La planète Mars est rouge, on le sait depuis l’Antiquité, mais on connaît l’origine réelle de cette couleur si particulière depuis le XXème siècle. C’est la présence d’oxydes de fer et plus précisément de ferrihydrite dans ses roches, qui lui confère sa teinte, un fait qui n’a été confirmé que très tardivement, en février 2025.
Un minuscule éclat de vert vient pourtant d’être détecté par le rover Perseverance, qui explore patiemment le cratère Jezero, un ancien cratère lacustre, depuis 2021. Un détail qui a suffi à freiner sa progression, puisque ce type de coloration peut apparaître (sur Terre, tout du moins) lorsque de l’eau et certains composés ferriques interagissent, souvent en présence de microorganismes. La découverte n’a malheureusement pas pu être examinée en détail, et l’origine de cette teinte reste encore inconnue : est-elle le fruit d’un phénomène géochimique ou la tace d’une vie ancienne, aujourd’hui disparue ?

Un vert qui détonne sur Mars
Actuellement, Perseverance analyse une zone spécifique du cratère Jezero, baptisée Serpentine Rapids, constellée d’affleurements qui n’ont subi quasiment aucune altération depuis des milliards d’années. Un type d’environnement rare sur Mars, car il permet d’observer des strates géologiques restées figées depuis l’ère où la planète pouvait abriter de l’eau liquide. Comme on le sait, l’eau liquide implique des réactions chimiques complexes, et potentiellement, des signatures d’habitabilité passée.
Afin d’analyser l’un de ces affleurements, Perseverance a procédé à une abrasion complète de la surface de la roche présente (nommée Wallace Butte), pour retirer la fine couche oxydée qui s’était formée au fil des millénaires. C’est seulement sur cette surface neuve (la forme circulaire sur la photo ci-dessus) que les instruments peuvent mesurer la composition réelle de la roche et identifier d’éventuelles traces d’interactions anciennes avec l’eau.
Des éclats blancs et noirs sont apparus, mais également la fameuse tache verte, de deux millimètres à peine. Dans les roches terrestres, des taches vertes de ce type signalent généralement que de l’eau a imbibé un sédiment encore meuble. Cette eau interagit avec le fer contenu dans la roche : elle diminue son niveau d’oxydation, transformant le rouge des roches ferrugineuses en une forme plus sombre, pouvant aller jusqu’au vert.
Parmi ces réactions, certaines peuvent se produire lorsque certains microorganismes (bactéries et archées, principalement) utilisent le fer comme source d’énergie : en modifiant son état chimique, ils laissent derrière eux des taches sombres ou verdâtres ; des marqueurs de leur activité passée.
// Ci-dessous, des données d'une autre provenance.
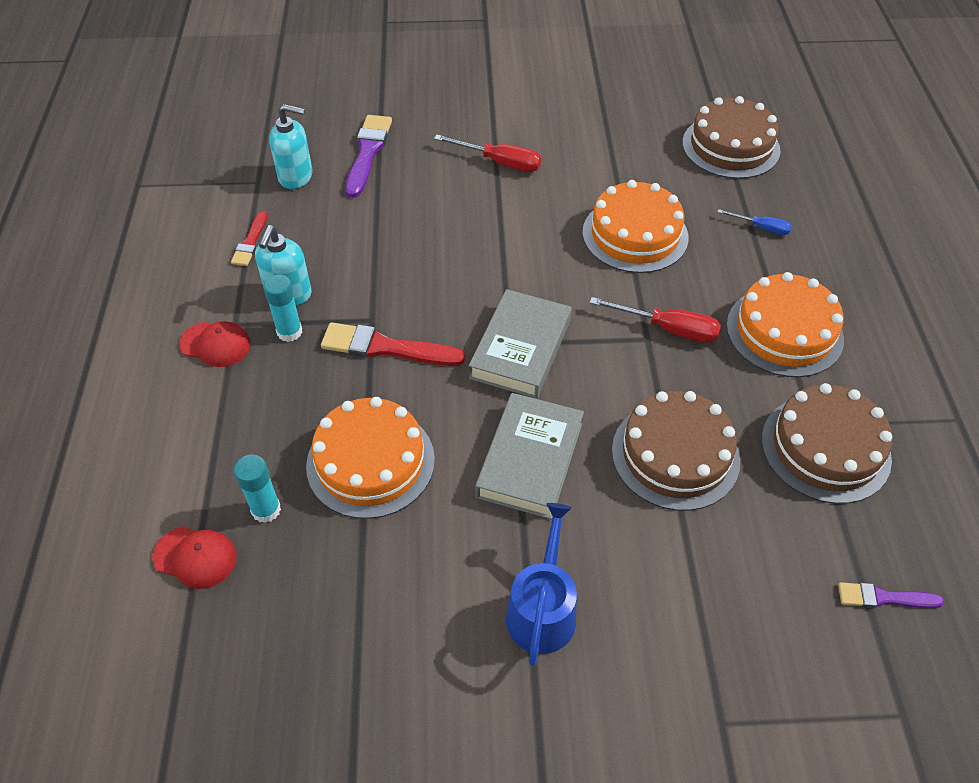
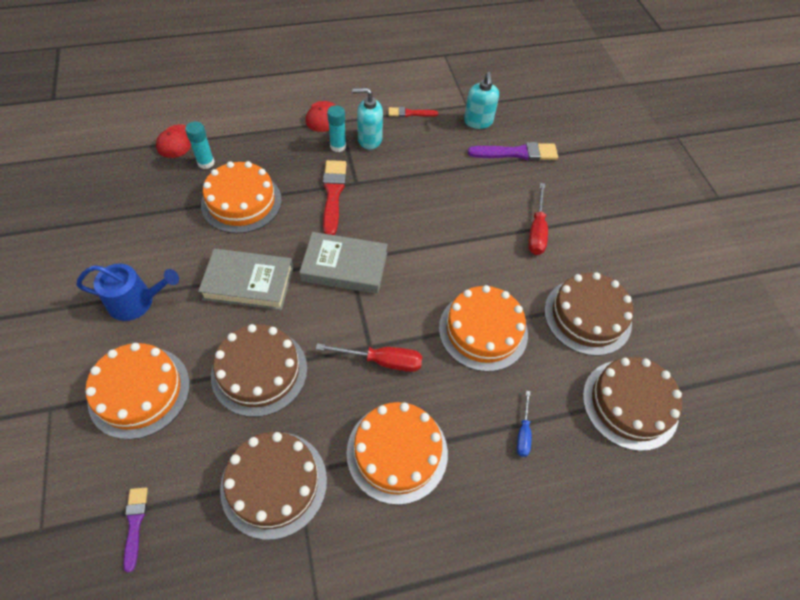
camera: 75 degrees right, 5 degrees up
red screwdriver [590,297,721,343] -> red screwdriver turned 90 degrees counterclockwise [316,343,422,372]
none -> orange cake [85,343,190,439]
none -> brown cake [544,272,634,356]

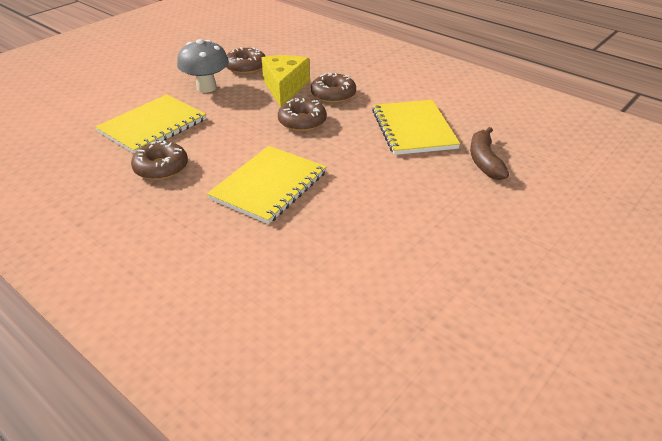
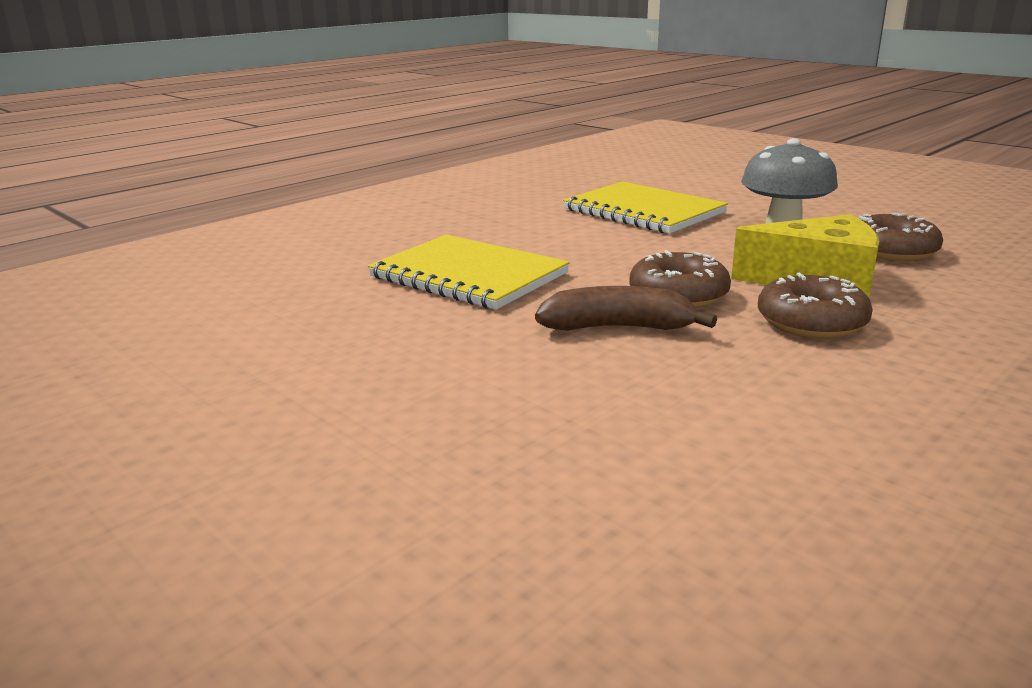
camera: 95 degrees right, 15 degrees down
brown donut [131,141,188,180] -> none
yellow notebook [372,100,460,155] -> none
brown banana [470,127,509,180] -> brown banana moved to [535,286,717,331]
La géochimie martienne : toujours prête à gâcher la fête
Est-ce la preuve absolue que Jezero est tombé ce jour là sur le reste d’une activité biologique passée ? Absolument pas, cette transformation du fer peut se produire par réaction géochimique. Une circulation d’eau légèrement enrichie en sulfures ou en gaz réducteurs suffit parfois à faire virer le fer oxydé vers une forme plus sombre, sans qu’aucun microorganisme ne soit impliqué.
Le problème, c’est que Perseverance n’a pas pu aller plus loin dans son analyse : la position de la roche empêchait le rover d’utiliser ses autres instruments, qui auraient pu compléter sa recherche. En effet, le rover a embarqué de nombreux outils qui l’aident dans sa mission, dont deux qui auraient été particulièrement utiles ici. SHERLOC (Scanning Habitable Environments with Raman and Luminescence for Organics and Chemicals), spécialisé dans la détection de traces organiques et PIXL (Planetary Instrument for X-Ray Lithochemistry) un spectromètre qui peut identifier les éléments chimiques présents dans les minéraux.
Nous voilà désormais avec cette mystérieuse tache, qui ne nous permet en aucun cas d’établir une conclusion tranchée. Elle nous apporte néanmoins la preuve qu’il existe certainement encore de nombreux phénomènes martiens que nous comprenons encore mal et que la planète nous réserve encore quelques secrets sur son activité géochimique passée. Seule l’analyse de ces échantillons avec la mission Mars Sample Return pourra nous apporter des réponses plus sûres quant à la présence de cette tache verte. La patience est donc de mise, ceux-ci ne devraient nous revenir, si tout va bien, en juillet 2031. D’ici là, il est fort probable que Perseverance croisera sur sa route d’autres anomalies minérales du même type.